On a separate subject, I thought this was a fascinating concept from China. Perhaps the Prius of submarines, the Type 041. It apparently uses a small nuclear reactor to charge its batteries, not to directly power the sub. It appears to have a lot of the endurance of a nuclear sub, if not the speed - and interestingly was built in a different shipyard. This has potential, especially in areas like the South China Sea.

I get you. Yeah the TLDR of my post would’ve been that you and Flash were both kinda right.

it’s a fair point to question if we could design a new warship today. I heard CNO Gilday pretty much rip a bunch of people a new one that Constellation needed to not be a fuck up to essentially put that same perception to bed.

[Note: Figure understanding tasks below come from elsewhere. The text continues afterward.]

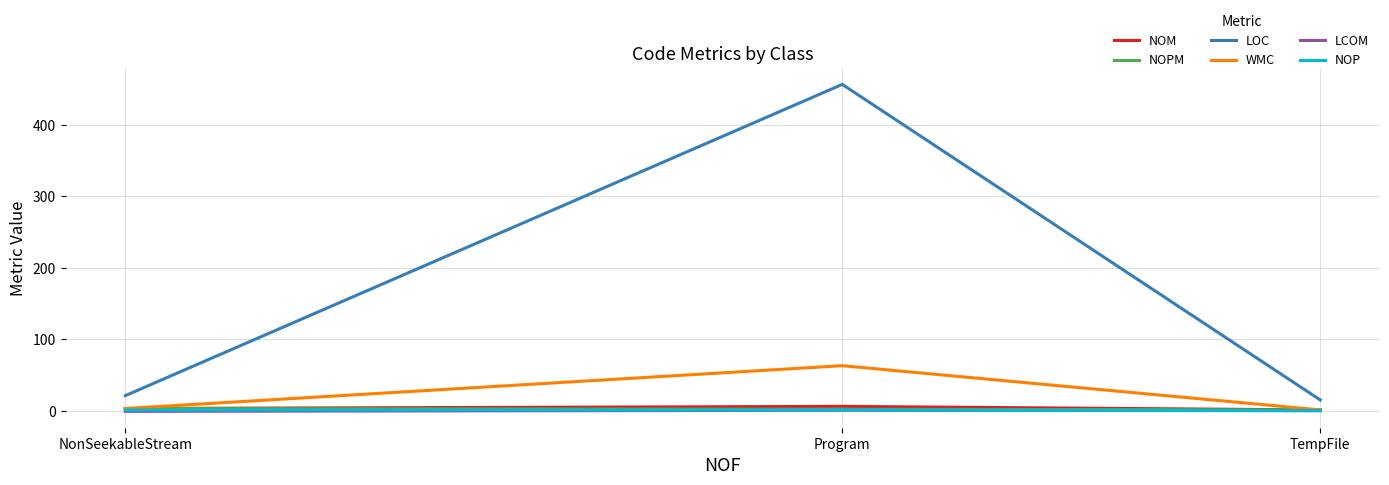

Is this an area chart (filled region under the line)?

No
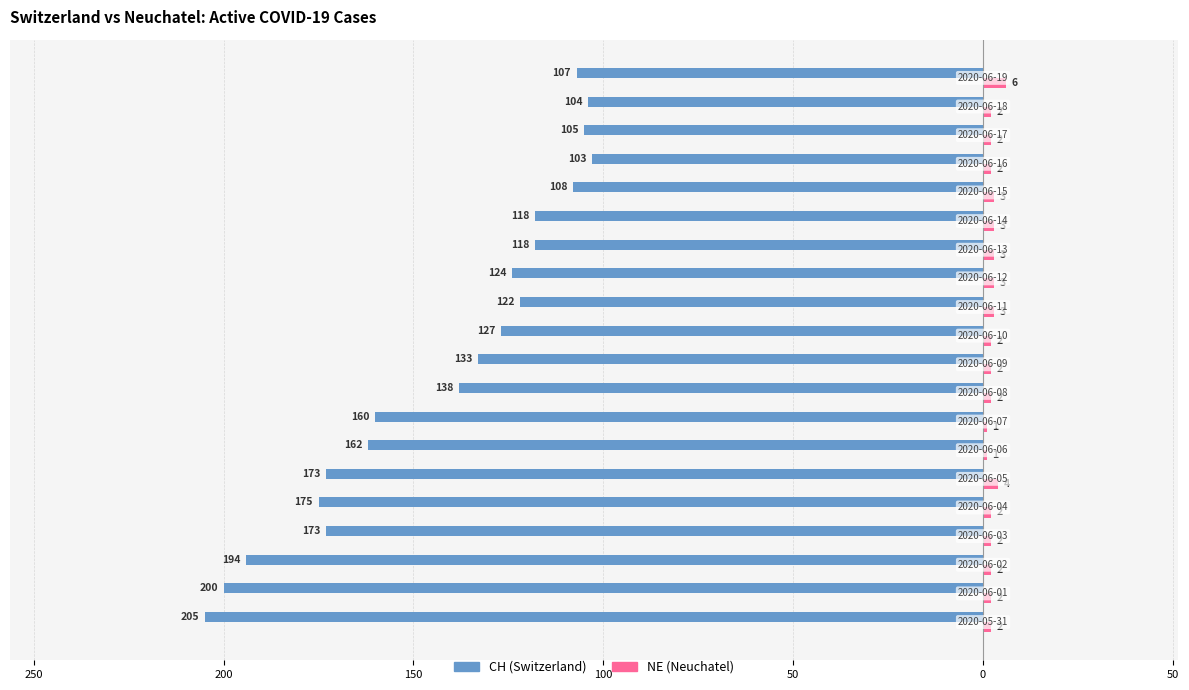

Reading left to right, list all the values displayed in this chart.

CH: -205	-200	-194	-173	-175	-173	-162	-160	-138	-133	-127	-122	-124	-118	-118	-108	-103	-105	-104	-107
NE: 2	2	2	2	2	4	1	1	2	2	2	3	3	3	3	3	2	2	2	6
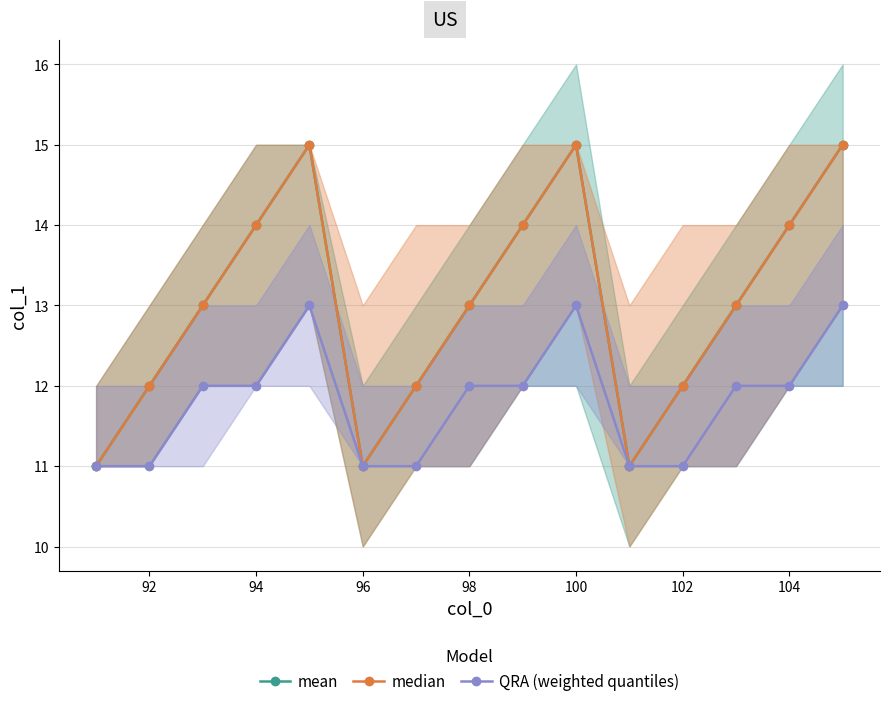

Which series has the largest total across all categories?

mean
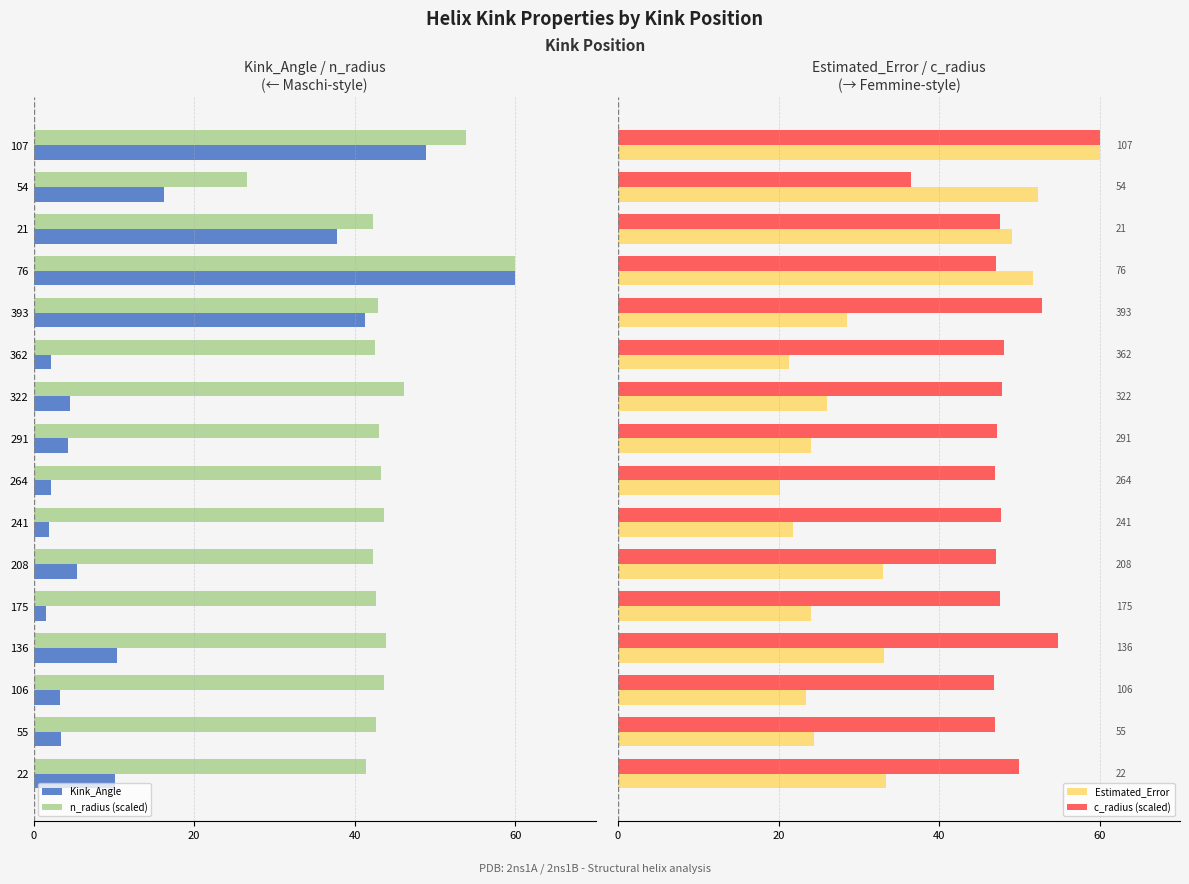

Is it true that n_radius (scaled) equals -16.5 at 322?

False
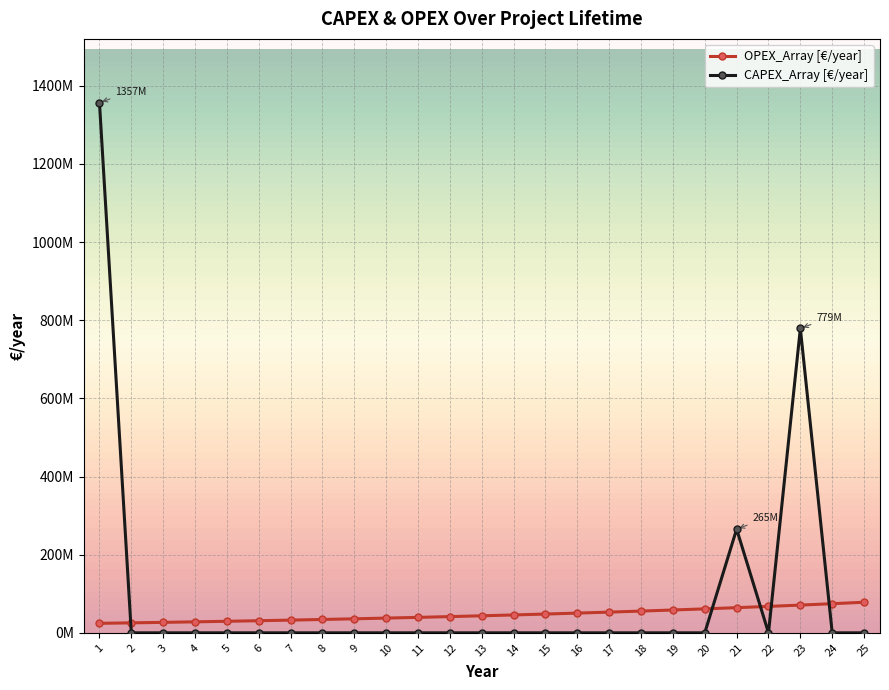

Does the chart have visible grid lines?

Yes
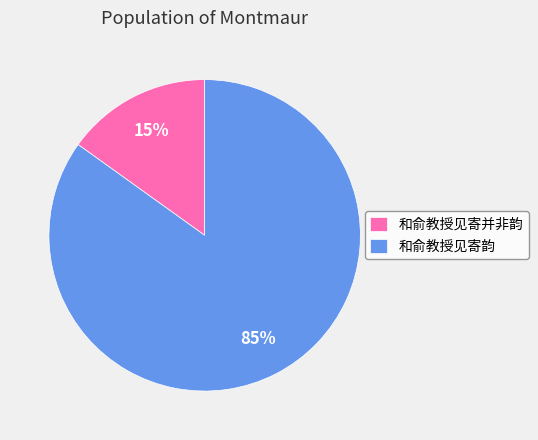

To the nearest percent, what is the difference between the 和俞教授见寄韵 and 和俞教授见寄并非韵 slice percentages?

70%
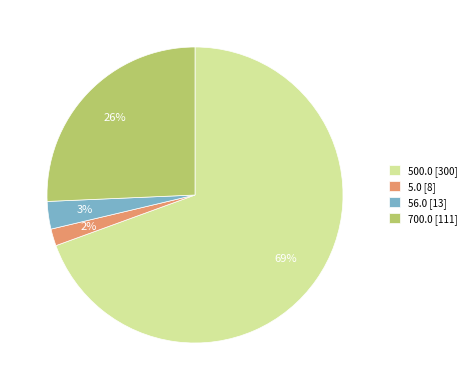

To the nearest percent, what is the difference between the 500.0 [300] and 56.0 [13] slice percentages?

66%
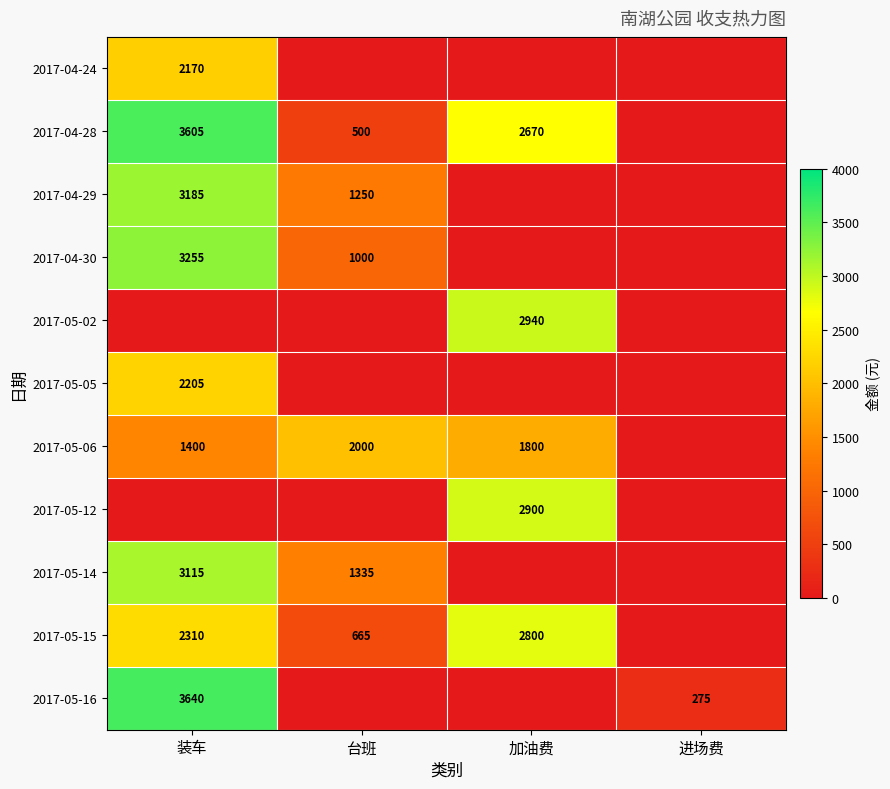

What is the difference between the 2017-04-28 values at 加油费 and 装车?

935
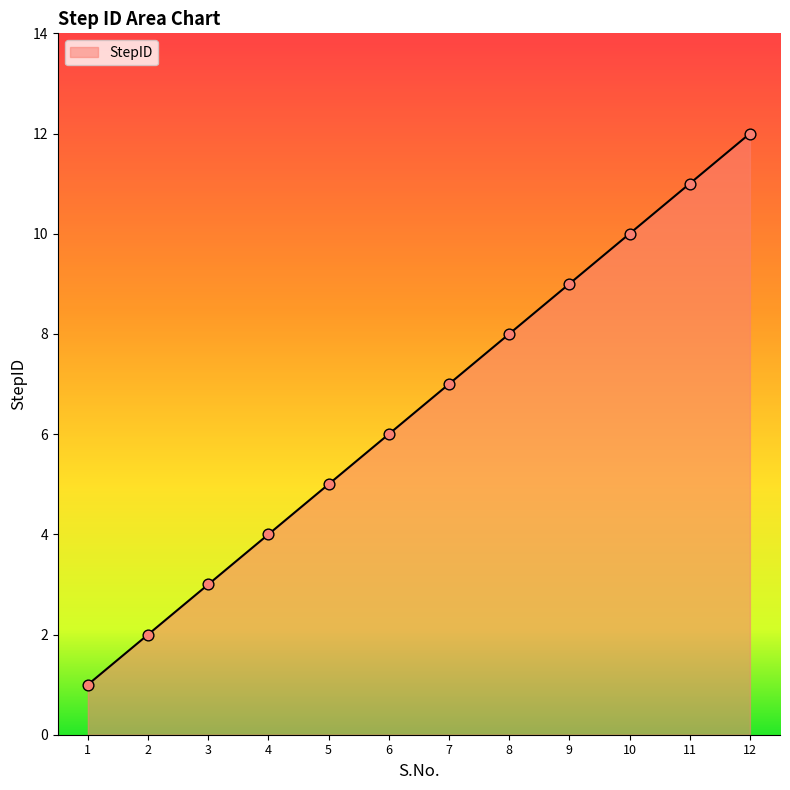

Which has a higher value, 12 or 8?

12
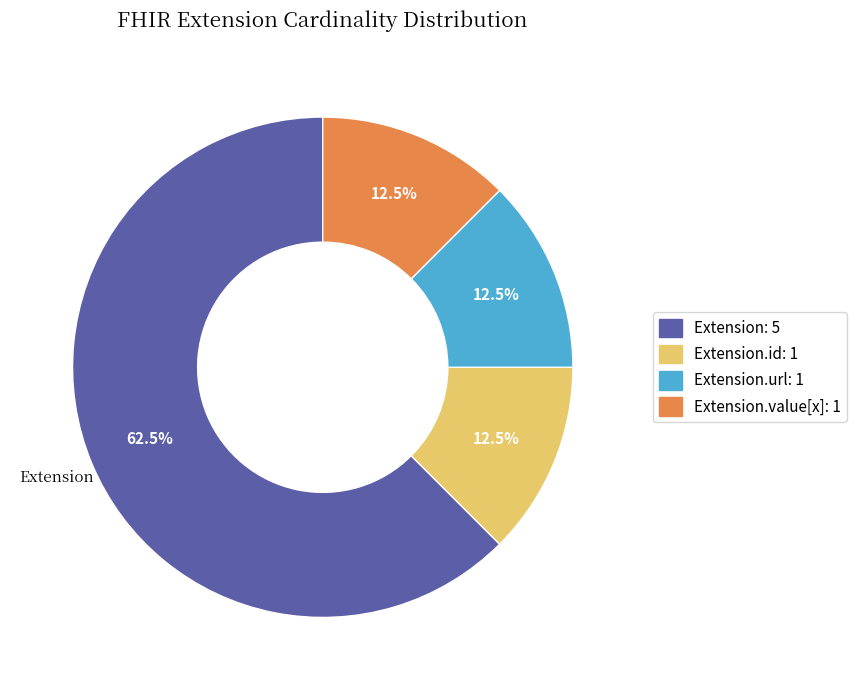

To the nearest percent, what is the difference between the largest and smallest slice percentages?

50%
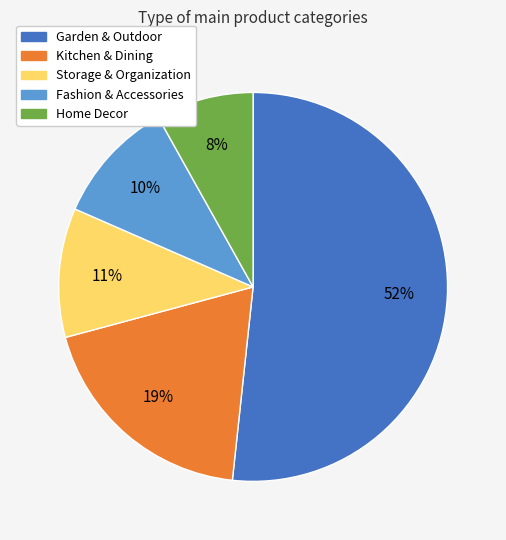

Which slice represents more than half of the pie?

Garden & Outdoor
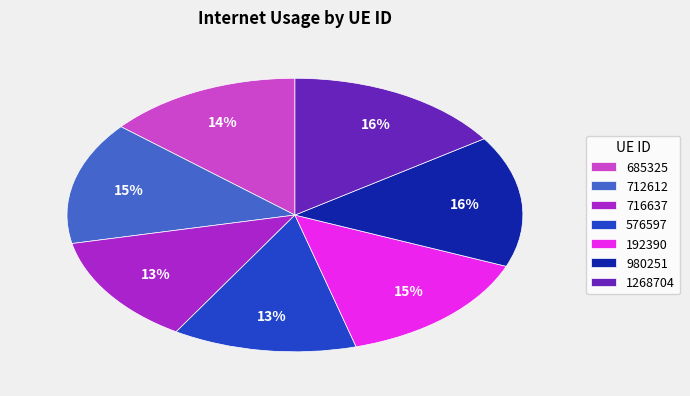

To the nearest percent, what portion does 980251 represent?

16%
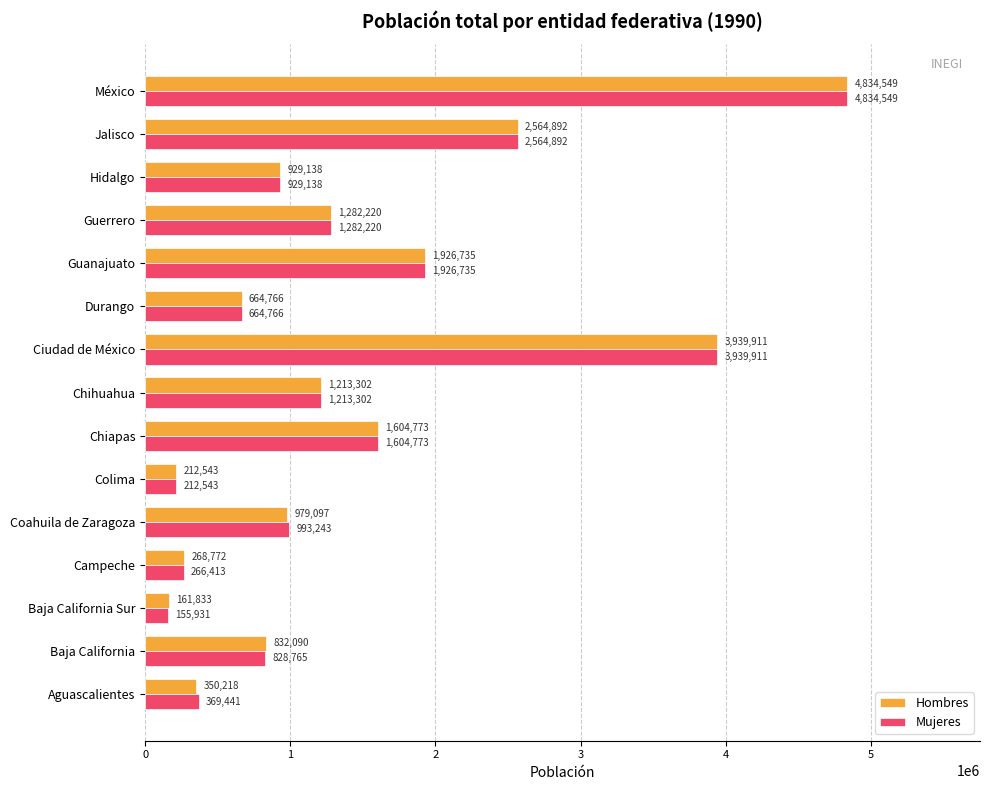

The value of Mujeres at Campeche is 266413. True or false?

True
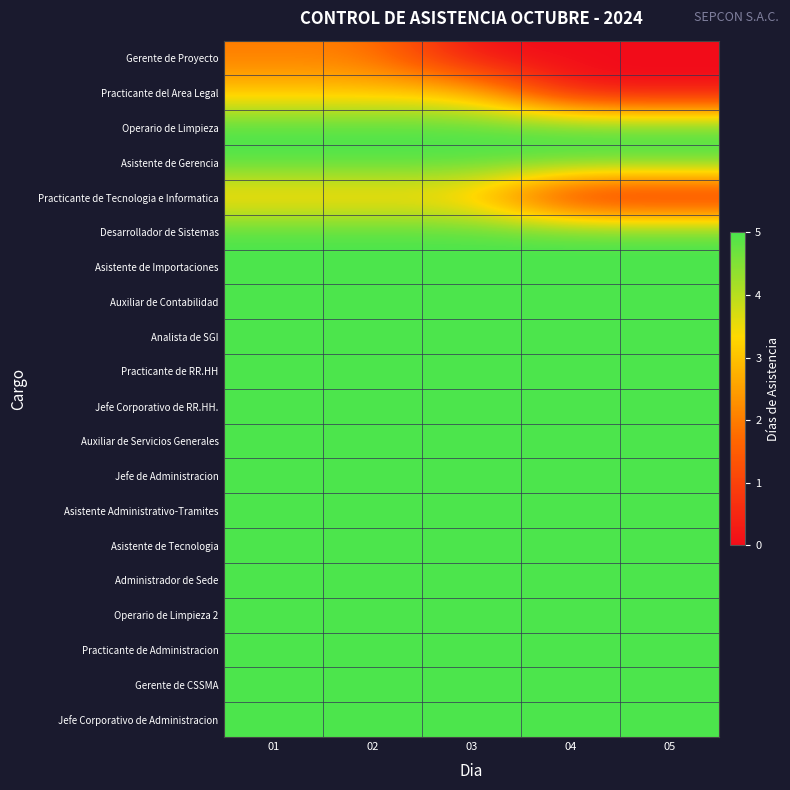

Reading left to right, transcribe all the data shown in this chart.

Gerente de Proyecto: 01=2	02=2	03=0	04=0	05=0
Practicante del Area Legal: 01=3	02=3	03=3	04=0	05=0
Operario de Limpieza: 01=5	02=5	03=5	04=5	05=5
Asistente de Gerencia: 01=5	02=5	03=5	04=5	05=5
Practicante de Tecnologia e Informatica: 01=3	02=3	03=3	04=0	05=0
Desarrollador de Sistemas: 01=5	02=5	03=5	04=5	05=5
Asistente de Importaciones: 01=5	02=5	03=5	04=5	05=5
Auxiliar de Contabilidad: 01=5	02=5	03=5	04=5	05=5
Analista de SGI: 01=5	02=5	03=5	04=5	05=5
Practicante de RR.HH: 01=5	02=5	03=5	04=5	05=5
Jefe Corporativo de RR.HH.: 01=5	02=5	03=5	04=5	05=5
Auxiliar de Servicios Generales: 01=5	02=5	03=5	04=5	05=5
Jefe de Administracion: 01=5	02=5	03=5	04=5	05=5
Asistente Administrativo-Tramites: 01=5	02=5	03=5	04=5	05=5
Asistente de Tecnologia: 01=5	02=5	03=5	04=5	05=5
Administrador de Sede: 01=5	02=5	03=5	04=5	05=5
Operario de Limpieza 2: 01=5	02=5	03=5	04=5	05=5
Practicante de Administracion: 01=5	02=5	03=5	04=5	05=5
Gerente de CSSMA: 01=5	02=5	03=5	04=5	05=5
Jefe Corporativo de Administracion: 01=5	02=5	03=5	04=5	05=5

I have no idea why the hell they picked FMM (the new guys) to do first of class design and construction, especially given how much they were going to have to modify the imported design.

What gets lost in the shuffle is DDG Flight III going relatively smoothly. It’s not quite as noticeable as a brand new ship class, but it was also a major ship redesign from the previous ship design

War footing scale for ship construction is a more complex discussion. I’m not sold we actually need it, or that we could even do anything productive with it even if the material side could support it. But for now we have the yards that we have, who have the capacity they have. If we want more, we need to be ready to pay a lot more.